Can you put all the javascript in the html file instead of using them externally? Maybe that will be faster.


----------



## Filipe Teixeira (Jul 3, 2019)

Wish Lin said:


> Can you put all the javascript in the html file instead of using them externally? Maybe that will be faster.


Yes I can, but the reason of it being so slow is that it initializes the cube solver. That takes a while.


----------



## AbsoRuud (Jul 3, 2019)

So this is a COLL trainer, but not a CMLL trainer?


----------



## Filipe Teixeira (Jul 3, 2019)

AbsoRuud said:


> So this is a COLL trainer, but not a CMLL trainer?


Yes you are only allowed to solve coll. No cmll at all
Duh


----------



## AbsoRuud (Jul 3, 2019)

Filipe Teixeira said:


> Yes you are only allowed to solve coll. No cmll at all
> Duh


No need to get snarky. Your title suggests otherwise: CxLL trainer.


----------



## xyzzy (Jul 3, 2019)

Filipe Teixeira said:


> Yes I can, but the reason of it being so slow is that it initializes the cube solver. That takes a while.


Did you code your own solver?
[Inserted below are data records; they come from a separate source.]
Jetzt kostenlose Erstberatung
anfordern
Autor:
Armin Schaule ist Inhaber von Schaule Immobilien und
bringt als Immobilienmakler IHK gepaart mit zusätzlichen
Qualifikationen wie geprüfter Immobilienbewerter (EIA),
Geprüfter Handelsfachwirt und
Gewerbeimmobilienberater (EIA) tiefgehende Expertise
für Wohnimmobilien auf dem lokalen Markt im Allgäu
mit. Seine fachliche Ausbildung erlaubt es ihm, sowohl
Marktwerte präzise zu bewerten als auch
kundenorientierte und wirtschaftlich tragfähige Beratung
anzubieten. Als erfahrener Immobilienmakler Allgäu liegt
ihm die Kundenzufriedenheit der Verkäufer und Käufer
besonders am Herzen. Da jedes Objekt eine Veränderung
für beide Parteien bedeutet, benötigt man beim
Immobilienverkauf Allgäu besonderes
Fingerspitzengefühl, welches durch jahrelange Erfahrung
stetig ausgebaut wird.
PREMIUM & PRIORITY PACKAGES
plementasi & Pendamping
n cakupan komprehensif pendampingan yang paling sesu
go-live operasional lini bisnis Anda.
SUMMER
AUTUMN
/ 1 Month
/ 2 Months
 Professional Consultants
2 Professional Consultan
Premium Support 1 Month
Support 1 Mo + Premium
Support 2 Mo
This probably will sound a bit harsh, but the thing about reinventing the wheel is that sometimes your wheel isn't as good as the already-existing wheels…

min2phase.js is ridiculously optimised, and it's probably the fastest solver written in JavaScript.


----------



## Filipe Teixeira (Jul 3, 2019)

AbsoRuud said:


> No need to get snarky. Your title suggests otherwise: CxLL trainer.


well, you asked for it 
but changed the title as you suggested
friends?



xyzzy said:


> Did you code your own solver? This probably will sound a bit harsh, but the thing about reinventing the wheel is that sometimes your wheel isn't as good as the already-existing wheels…
> 
> min2phase.js is ridiculously optimised, and it's probably the fastest solver written in JavaScript.
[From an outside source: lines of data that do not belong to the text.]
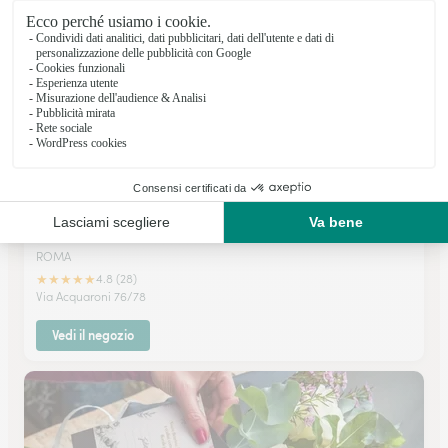
Vedi il negozio
Stillo Giampiero
ROMA
★
★
★
★
★
4.8 (28)
Via Acquaroni 76/78
Vedi il negozio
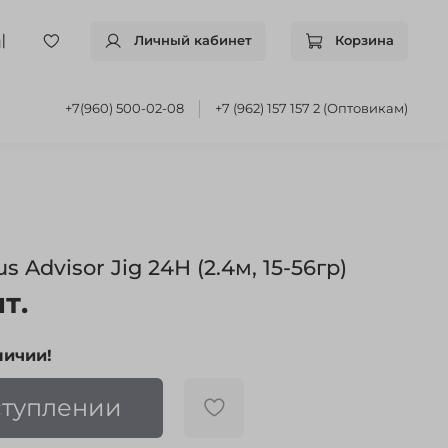
Личный кабинет
Корзина
+7(960) 500-02-08
+7 (962) 157 157 2 (Оптовикам)
Advisor Jig 24Н (2.4м, 15-56гр)
т.
личии!
ступлении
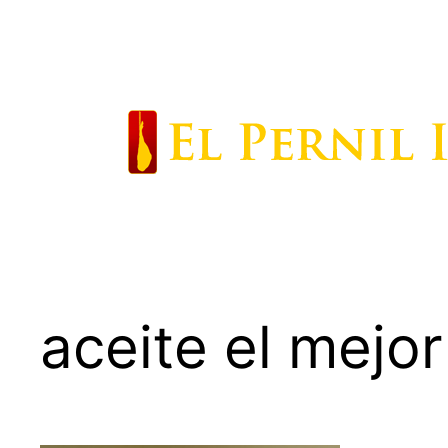
Saltar
al
contenido
aceite el mejor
I didn't reinvented the wheel, but the solver I used is just slow. I can't manage to generate the scramble with that script though (min2phase)
i'm using this: https://github.com/ldez/cubejs


----------



## Skittleskp (Jul 3, 2019)

dumb question... what's CMLL?


----------



## Filipe Teixeira (Jul 3, 2019)

Skittleskp said:


> dumb question... what's CMLL?


Cmll is solving the corners without caring for M layer. Is used on roux method


----------



## Hazel (Jul 3, 2019)

xyzzy said:


> Did you code your own solver? This probably will sound a bit harsh, but the thing about reinventing the wheel is that sometimes your wheel isn't as good as the already-existing wheels…
> 
> min2phase.js is ridiculously optimised, and it's probably the fastest solver written in JavaScript.


I downloaded min2phase, how do I run it? I can't find instructions...


----------



## Filipe Teixeira (Jul 3, 2019)

Aerma said:


> I downloaded min2phase, how do I run it? I can't find instructions...


you know that it's a javascript module, right?
usage is on the readme file 
https://github.com/cs0x7f/min2phase.js/blob/master/README.md


----------



## Filipe Teixeira (Feb 27, 2020)

I just added a loader, so now it doesn't look like the app crashed

I got the idea from Tao Yu's trainer 

still got some bugs though


----------